Design of a machine learning classifier for predicting cell surface protein associations. (A) Workflow for training a random forest classifier to identify cell surface associations. (B) Receiver operator characteristic (ROC) curve for 303 withheld gold standard protein pairs. Area under the ROC curve (ROC AUC) is 0.93. (C) Precision-recall curve for 303 withheld protein pairs. Area under the precision recall curve (PR AUC) is 0.62. (D) Distribution of Pearson correlation coefficients for protein pairs with high random forest classifier association predictions and low random forest classifier predictions. High association scores are defined as any protein pair with a score higher than 0.6. (E) Comparison of experimentally measured proximity labeling fold change (FC) enrichments for 49 bait experiments to the classifier predicted association scores of bait-prey interactions.

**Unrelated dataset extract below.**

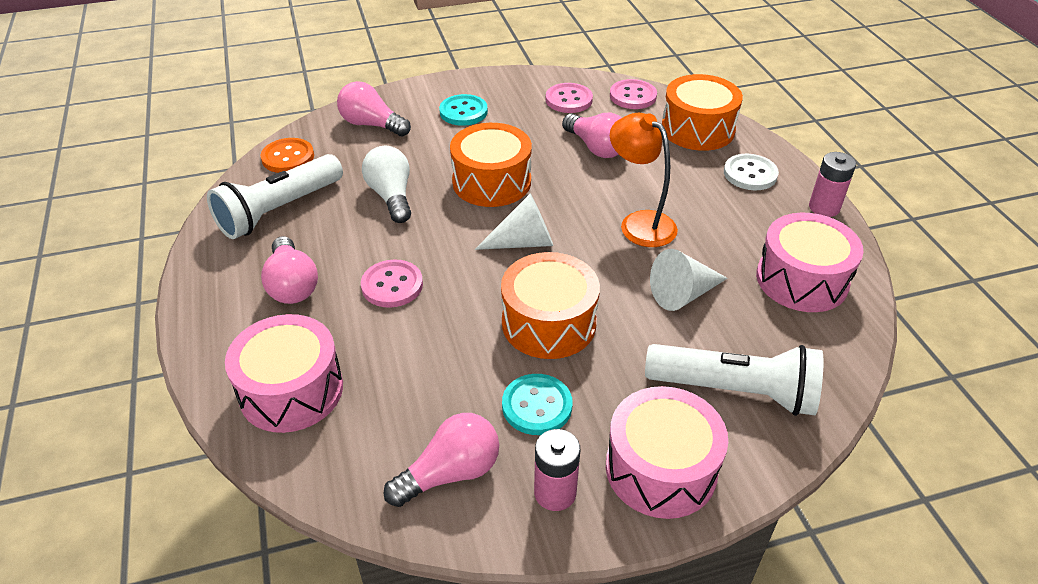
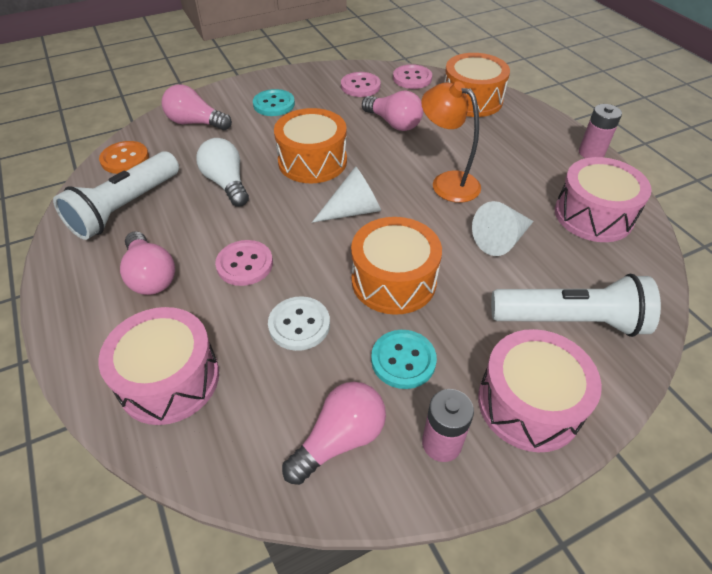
camera: 10 degrees left, 5 degrees up
(750, 174) = (524, 132): white button -> white button (299, 325)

Welch’s T-test statistic 16.69, and p-value 8.045e-49. (F) Kawada-Kawai network of classifier predictions for T-cell receptor subunits. Edge weight corresponds to association scores. (G) Kawada-Kawai network of classifier predictions for integrin alpha and beta proteins detected on the Jurkat cell surface. Edge weight corresponds to association scores.

Figure 5.

Prediction and characterization of IL10RB as a Type 1 Interferon regulator. (A) Distribution of classifier predicted association scores for all protein pairs with the prediction for IFNAR2 and IL10RB highlighted. (B) Cartoon of the Type 1 Interferon signaling transduction pathway. (C) Western blot of phosphorylated STAT1 (pSTAT1) abundance in IFNα2 stimulated Jurkat WT and IL10RB knockout lines at different interferon concentrations. (D) Intracellular flow cytometry measurement of cytosolic IRF9 abundance change in IFNα2 stimulated Jurkat wild type (black) and IL10RB knockout lines (grey) at various IFNα2 concentrations. Student’s t-test p-values for at the different concentrations are 0.027, 0.0036, and 0.035 for 0.1, 0.5, and 10 ng/mL respectively. (E) Cartoon workflow for monitoring interferon stimulated gene protein stimulation using quantitative proteomics when Jurkat WT and IL10RB KO cells were treated with 10 ng/mL of IFNα2 for 0, 2, 4, 8, 12, and 24 h. (F-H) Abundance change plots of selected ISGs (F) IFIT3, (G) IFI44, and (H) XAF1 in the Jurkat WT (black) and IL10RB KO (grey) cell lines. Relative fold change was estimated in comparison to the 0 h time point. (I) Proposed model for IL10RBs regulatory mechanism for Type I Interferon signaling by competing with IFNAR1 for binding of the Jak kinase family member Tyk2.

Figure 6.

Three-dimensional network modeling to predict the surface distribution of the cell surface proteome. (A) Design walkthrough of 3D network heatmaps where (i) a 2D Kamada-Kawaii network of high-quality proximity labeling bait proteins are (ii) transformed to lie on a 3D sphere where (iii) the normalized fold change of a given surface protein of interest is projected for each bait experiment (iv) and graph connectivity can be estimated for the entire cell surface proteome. (B) 3D network heatmap models of CD45, (D) CD81, and (E) CD226. (F-H) Representative confocal microscopy images of immunostained cell surface antigens CD45, CD81, and CD226. Antigens were visualized in the GFP channel using the dye Alexa Fluor 488. (H) Scatterplot comparing the protein abundance of Jurkat cell surface proteins measured using WGA-HRP for surface protein enrichment compared to their estimated graph connectivity. (I) Distribution of estimated graph connectivity for cell surface proteins based on their functional annotation.